• AIM OF THE TASK:
When you reach the line that contains "shed ET | 13 |" in the data below, start reproducing lines exactly, and stop after the line that contains "NON FERROUS |".

[Stored items]
Content starts

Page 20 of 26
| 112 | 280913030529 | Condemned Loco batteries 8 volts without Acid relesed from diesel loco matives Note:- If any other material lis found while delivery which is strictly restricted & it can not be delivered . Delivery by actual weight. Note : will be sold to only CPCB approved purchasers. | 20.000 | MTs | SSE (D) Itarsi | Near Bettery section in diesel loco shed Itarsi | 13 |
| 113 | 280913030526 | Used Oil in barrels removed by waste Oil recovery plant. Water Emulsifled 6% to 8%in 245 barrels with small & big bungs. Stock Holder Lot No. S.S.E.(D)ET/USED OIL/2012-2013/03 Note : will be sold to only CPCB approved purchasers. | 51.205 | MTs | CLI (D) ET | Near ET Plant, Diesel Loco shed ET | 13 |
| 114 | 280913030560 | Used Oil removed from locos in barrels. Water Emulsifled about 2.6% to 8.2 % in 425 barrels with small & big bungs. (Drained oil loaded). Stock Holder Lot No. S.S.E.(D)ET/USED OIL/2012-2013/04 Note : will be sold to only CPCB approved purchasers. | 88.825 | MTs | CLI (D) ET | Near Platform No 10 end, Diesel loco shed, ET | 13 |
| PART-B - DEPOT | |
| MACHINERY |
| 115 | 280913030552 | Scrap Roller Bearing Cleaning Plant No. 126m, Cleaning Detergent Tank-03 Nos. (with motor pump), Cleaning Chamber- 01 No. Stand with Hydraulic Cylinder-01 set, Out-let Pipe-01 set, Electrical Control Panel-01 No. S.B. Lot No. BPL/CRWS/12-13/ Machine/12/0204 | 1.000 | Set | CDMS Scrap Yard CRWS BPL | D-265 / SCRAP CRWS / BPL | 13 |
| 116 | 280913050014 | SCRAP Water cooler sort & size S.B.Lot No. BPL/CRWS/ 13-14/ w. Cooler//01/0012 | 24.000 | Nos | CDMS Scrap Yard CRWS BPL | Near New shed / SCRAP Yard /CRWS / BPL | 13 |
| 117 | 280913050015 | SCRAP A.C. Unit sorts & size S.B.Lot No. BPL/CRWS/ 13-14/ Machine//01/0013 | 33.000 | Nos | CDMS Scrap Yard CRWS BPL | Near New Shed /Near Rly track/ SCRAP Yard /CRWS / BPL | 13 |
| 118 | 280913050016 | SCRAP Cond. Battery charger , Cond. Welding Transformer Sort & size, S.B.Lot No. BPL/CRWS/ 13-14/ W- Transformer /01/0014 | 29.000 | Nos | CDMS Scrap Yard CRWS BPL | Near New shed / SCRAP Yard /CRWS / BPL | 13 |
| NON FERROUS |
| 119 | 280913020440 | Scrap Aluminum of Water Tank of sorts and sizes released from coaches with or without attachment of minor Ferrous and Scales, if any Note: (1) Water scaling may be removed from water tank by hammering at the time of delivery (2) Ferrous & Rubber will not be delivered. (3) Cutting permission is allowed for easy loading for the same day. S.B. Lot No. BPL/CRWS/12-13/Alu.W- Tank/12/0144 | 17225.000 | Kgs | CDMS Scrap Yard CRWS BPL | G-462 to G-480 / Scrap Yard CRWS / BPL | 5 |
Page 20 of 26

Content ends

• EXERCISE RESPONSE:
| 113 | 280913030526 | Used Oil in barrels removed by waste Oil recovery plant. Water Emulsifled 6% to 8%in 245 barrels with small & big bungs. Stock Holder Lot No. S.S.E.(D)ET/USED OIL/2012-2013/03 Note : will be sold to only CPCB approved purchasers. | 51.205 | MTs | CLI (D) ET | Near ET Plant, Diesel Loco shed ET | 13 |
| 114 | 280913030560 | Used Oil removed from locos in barrels. Water Emulsifled about 2.6% to 8.2 % in 425 barrels with small & big bungs. (Drained oil loaded). Stock Holder Lot No. S.S.E.(D)ET/USED OIL/2012-2013/04 Note : will be sold to only CPCB approved purchasers. | 88.825 | MTs | CLI (D) ET | Near Platform No 10 end, Diesel loco shed, ET | 13 |
| PART-B - DEPOT | |
| MACHINERY |
| 115 | 280913030552 | Scrap Roller Bearing Cleaning Plant No. 126m, Cleaning Detergent Tank-03 Nos. (with motor pump), Cleaning Chamber- 01 No. Stand with Hydraulic Cylinder-01 set, Out-let Pipe-01 set, Electrical Control Panel-01 No. S.B. Lot No. BPL/CRWS/12-13/ Machine/12/0204 | 1.000 | Set | CDMS Scrap Yard CRWS BPL | D-265 / SCRAP CRWS / BPL | 13 |
| 116 | 280913050014 | SCRAP Water cooler sort & size S.B.Lot No. BPL/CRWS/ 13-14/ w. Cooler//01/0012 | 24.000 | Nos | CDMS Scrap Yard CRWS BPL | Near New shed / SCRAP Yard /CRWS / BPL | 13 |
| 117 | 280913050015 | SCRAP A.C. Unit sorts & size S.B.Lot No. BPL/CRWS/ 13-14/ Machine//01/0013 | 33.000 | Nos | CDMS Scrap Yard CRWS BPL | Near New Shed /Near Rly track/ SCRAP Yard /CRWS / BPL | 13 |
| 118 | 280913050016 | SCRAP Cond. Battery charger , Cond. Welding Transformer Sort & size, S.B.Lot No. BPL/CRWS/ 13-14/ W- Transformer /01/0014 | 29.000 | Nos | CDMS Scrap Yard CRWS BPL | Near New shed / SCRAP Yard /CRWS / BPL | 13 |
| NON FERROUS |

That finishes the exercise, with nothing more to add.